Wednesday 11 May 2011

This Majestical Roof

Shakespeare's Globe: May 6, 2011.
Friday night at the Globe Theatre (Shakespeare's Globe), we all watched Hamlet, the Dane, in a spare and energetic production that opened on the Bard's birthday a couple of weeks ago.  It was off-putting, at first, that the same actor playing Claudius played the elder Hamlet's ghost, the actor playing Horatio played also Rodrigo, etc, and all played instruments at one time or another, but this gave the work a sinew we soon appreciated, and the pace kept our minds off our weary legs, standing as we were in the "yard" for nearly three hours.  I was told later that someone had fainted behind me and had to be carted out, but I never noticed.

"this brave ore-hanging, this majestical roof fretted with golden fire"
To stand there for the entirety of Hamlet is to drink it neat.  The language needs no glossary, the tragedy and its balancing dark comedy were plain to us.  And more than this, it all seemed new, as if we were hearing it for the first time.

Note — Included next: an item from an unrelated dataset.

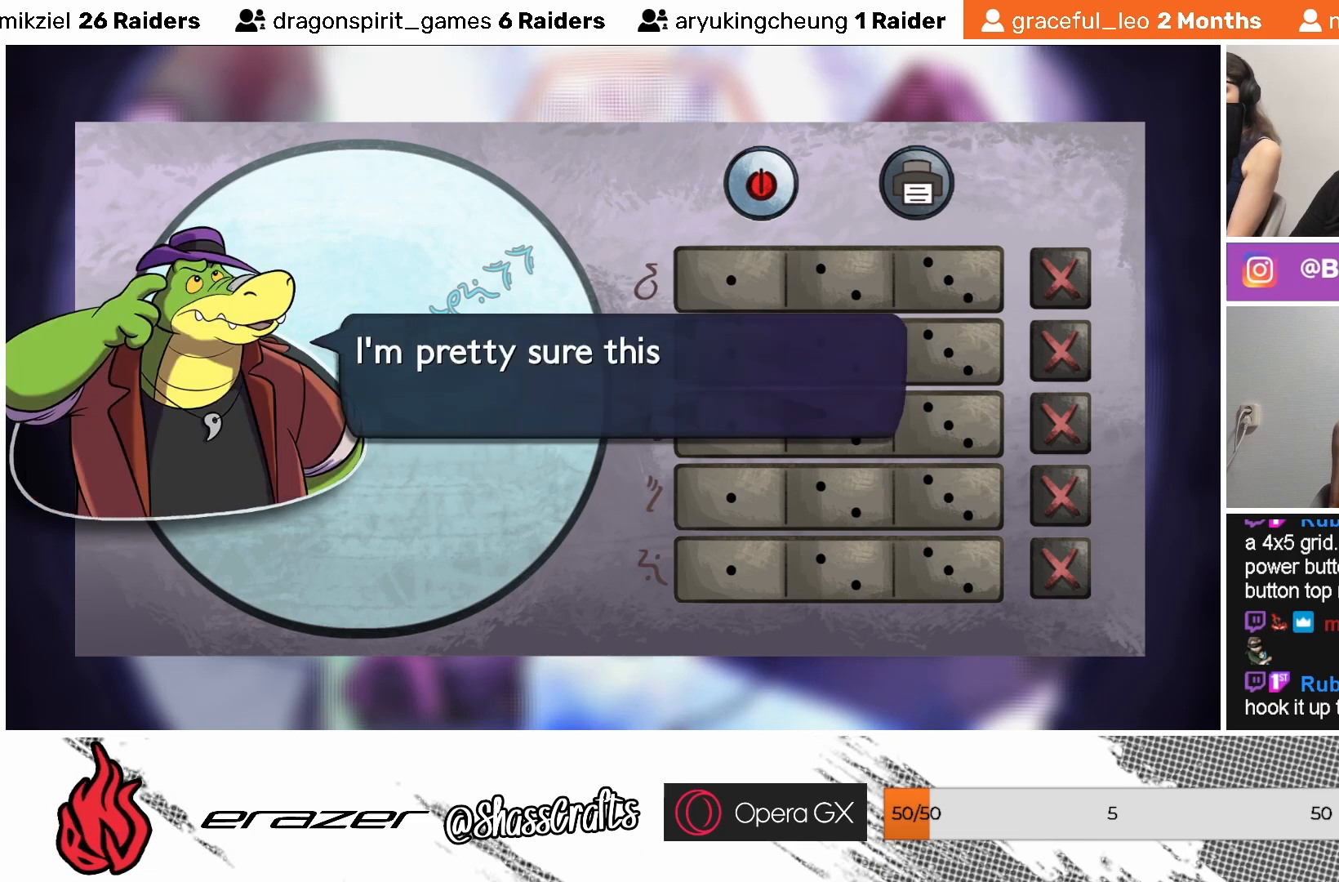
{"buttons": [], "left_stick": "center", "events": []}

After Horatio commended Hamlet to his flights of angels and Fortinbras delivered his lines on the stage littered with bodies, we all stood there breathless, unable to applaud.  This was as it should be: Fortinbras then began a beat with stamping feet and this evolved into an athletic dance, joined by the rest of the company,  each springing back into life in the order they had succumbed to blade or poisoned cup.  The door back into our own time, into living reality, was thus thrown open and we stumbled out onto the bank of the Thames with its many bridges alive with trains and busses.